The Comprehensive Statistics and Data Science with R Course
What you'll learn
- Students will understand what R is, and how to input and output data files into their R sessions.
- Students will know how to manipulate numbers and vectors, and will understand objects and classes.
- Students will understand how to create data structures in R: vectors; arrays and matrices; lists and data frames.
- Students will know how to use R as a statistical environment following many examples.
- Students will understand how to create, estimate and interpret ANOVA, regression, GLM and GAM statistical models with many examples of each.
- Students will learn how to create statistical and other visualizations using both the base and ggplot graphics capabilities in R.
- Students must install R and RStudio (free software) but ample instructions are provided.
This course, The Comprehensive Statistics and Data Science with R Course, is mostly based on the authoritative documentation in the online "An Introduction to R" manual produced with each new R release by the Comprehensive R Archive Network (CRAN) development core team. These are the people who actually write, test, produce and release the R code to the general public by way of the CRAN mirrors. It is a rich and detailed 10-session course which covers much of the content in the contemporary 105-page CRAN manual. The ten sessions follow the outline in the An Introduction to R online manual and specifically instruct with respect to the following user topics:
1. Introduction to R; Inputting data into R
2. Simple manipulation of numbers and vectors
3. Objects, their modes and attributes
4. Arrays and matrices
5. Lists and data frames
6. Writing user-defined functions
7. Working with R as a statistical environment
8. Statistical models and formulae; ANOVA and regression
9. GLMs and GAMs
10. Creating statistical and other visualizations with R
It is a comprehensive and decidedly "hands-on" course. You are taught how to actually use R and R script to create everything that you see on-screen in the course videos. Everything is included with the course materials: all software; slides; R scripts; data sets; exercises and solutions; in fact, everything that you see utilized in any of the 200+ course videos are included with the downloadable course materials.
The course is structured for both the novice R user, as well as for the more experienced R user who seeks a refresher course in the benefits, tools and capabilities that exist in R as a software suite appropriate for statistical analysis and manipulation. The first half of the course is suited for novice R users and guides one through "hands-on" practice to master the input and output of data, as well as all of the major and important objects and data structures that are used within the R environment. The second half of the course is a detailed "hands-on" transcript for using R for statistical analysis including detailed data-driven examples of ANOVA, regression, and generalized linear and additive models. Finally, the course concludes with a multitude of "hands-on" instructional videos on how to create elegant and elaborate statistical (and other) graphics visualizations using both the base and gglot visualization packages in R.

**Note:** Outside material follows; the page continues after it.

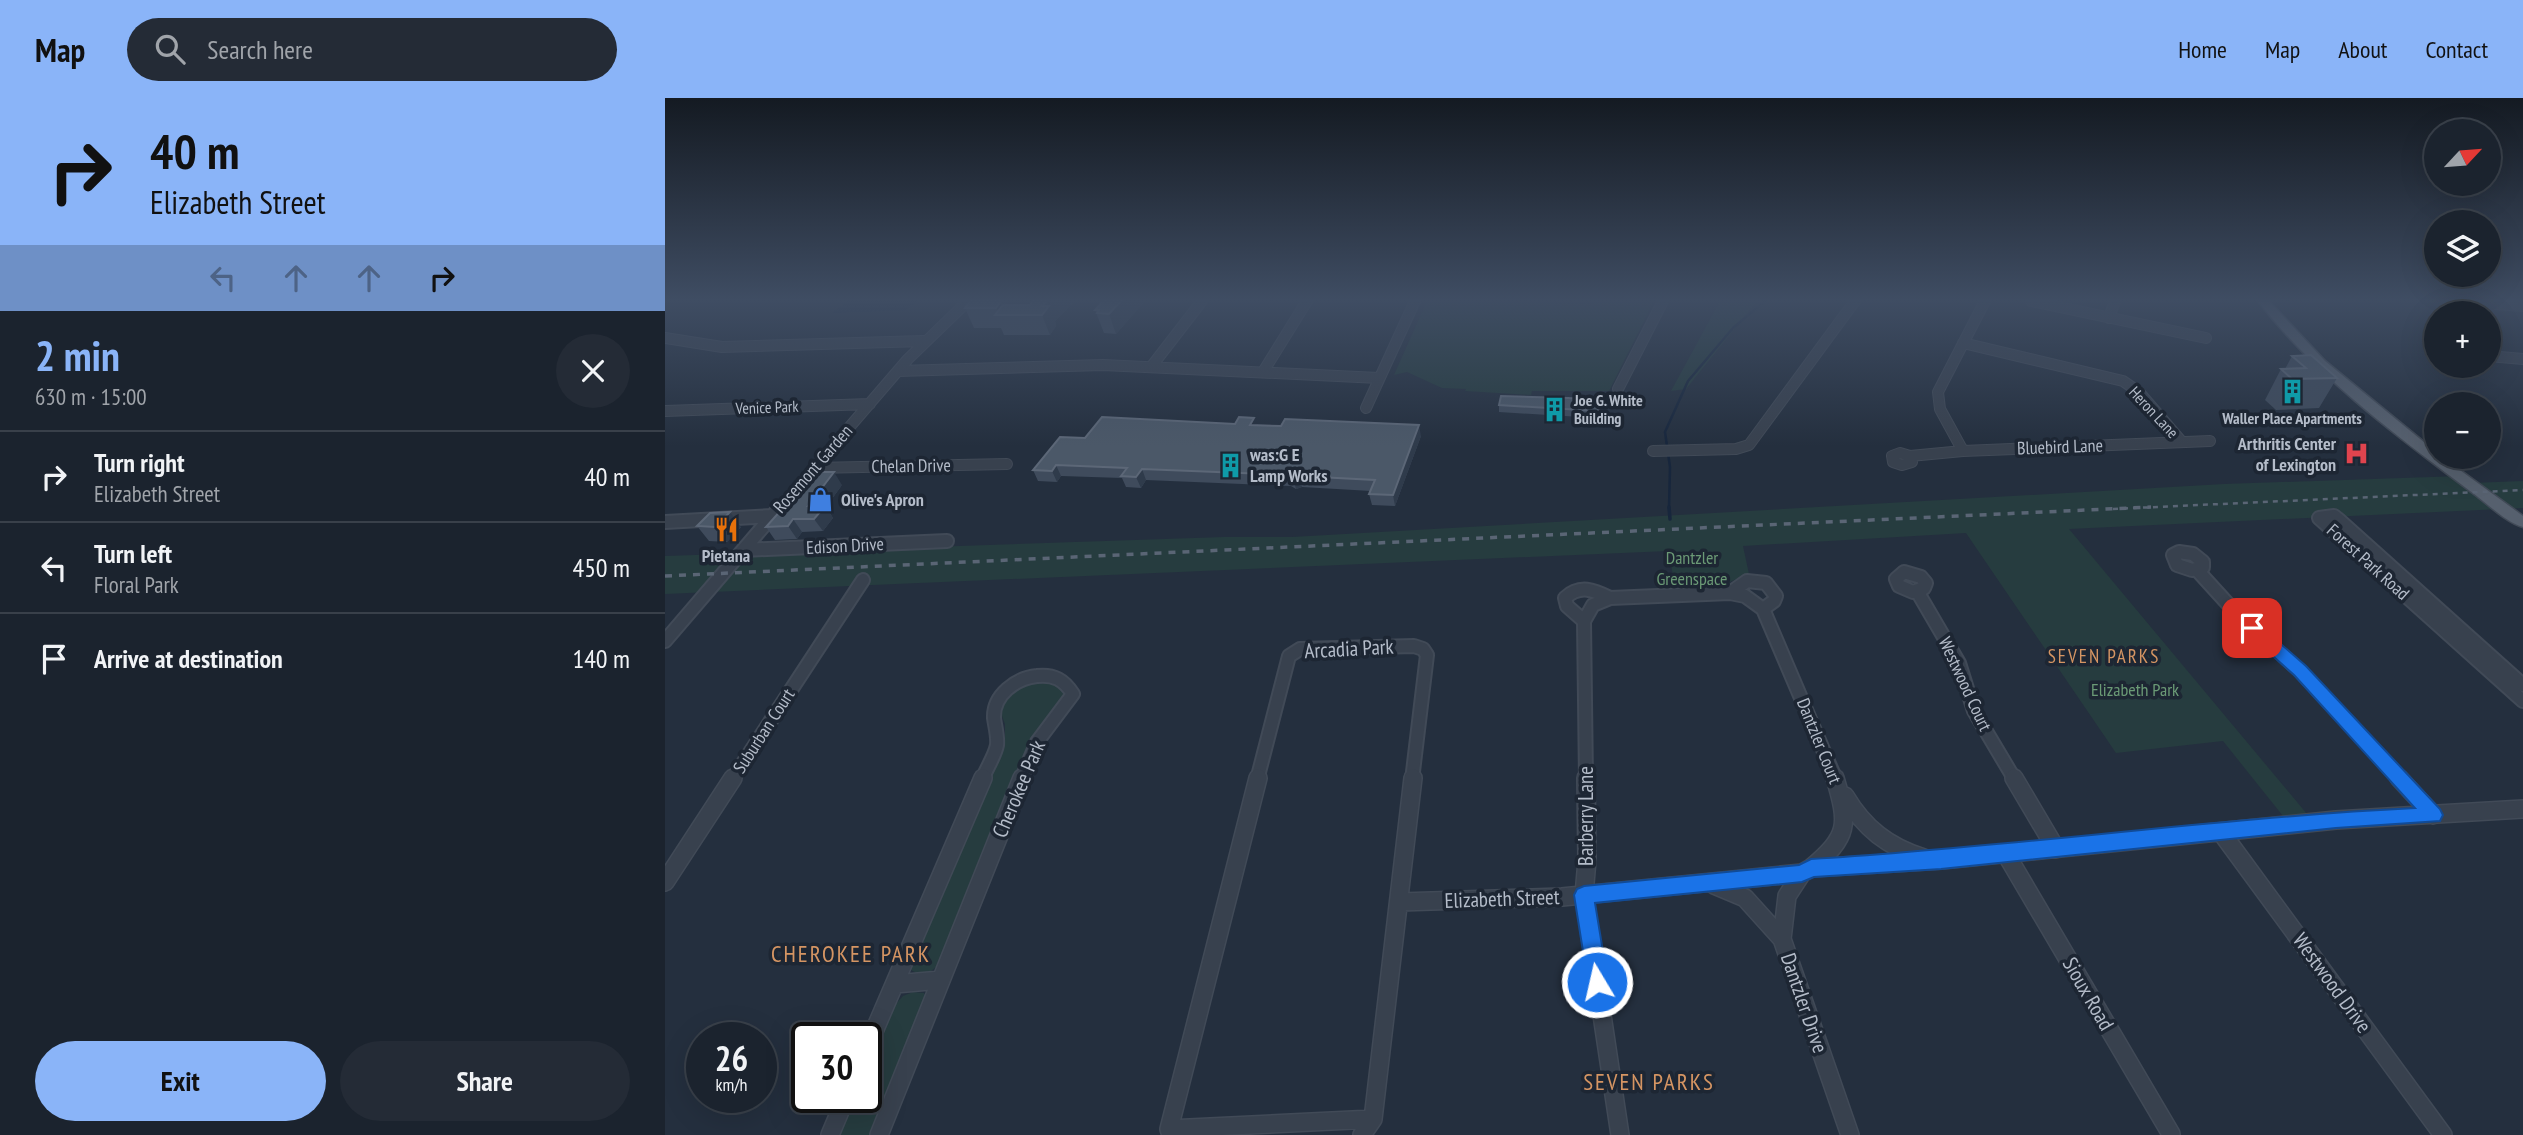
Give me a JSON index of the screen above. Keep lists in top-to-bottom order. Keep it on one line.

The course is very useful for any quantitative analysis professional who wishes to "come up to speed" on the use of R quickly. It would also be useful for any graduate student or college or university faculty member who also seeks to master these data analysis skills using the popular R package.
Who this course is for:
- This course will benefit anyone wishing to learn R and especially those who seek an in-depth "hands-on" tutorial on performing statistical analyses with R.
- The course is useful for graduate students, college and university faculty, and working quantitative analysis professionals.
Dr. Geoffrey Hubona has held full-time tenure-track, and tenured, assistant and associate professor faculty positions at 4 major state universities in the United States since 1993. Currently, he is an associate professor of MIS at Texas A&M International University where he teaches for-credit courses on Business Data Visualization (undergrad), Advanced Programming using R (graduate), and Data Mining and Business Analytics (graduate). In previous academic faculty positions, he taught dozens of various statistics, business information systems, and computer science courses to undergraduate, master's and Ph.D. students. He earned a Ph.D. in Business Administration (Information Systems and Computer Science) from the University of South Florida (USF) in Tampa, FL; an MA in Economics, also from USF; an MBA in Finance from George Mason University in Fairfax, VA; and a BA in Psychology from the University of Virginia in Charlottesville, VA. He is the founder of the Georgia R School (2010-2014) and of R-Courseware (2014-Present), online educational organizations that teach research methods and quantitative analysis techniques. These research methods techniques include linear and non-linear modeling, multivariate methods, data mining, programming and simulation, and structural equation modeling and partial least squares (PLS) path modeling.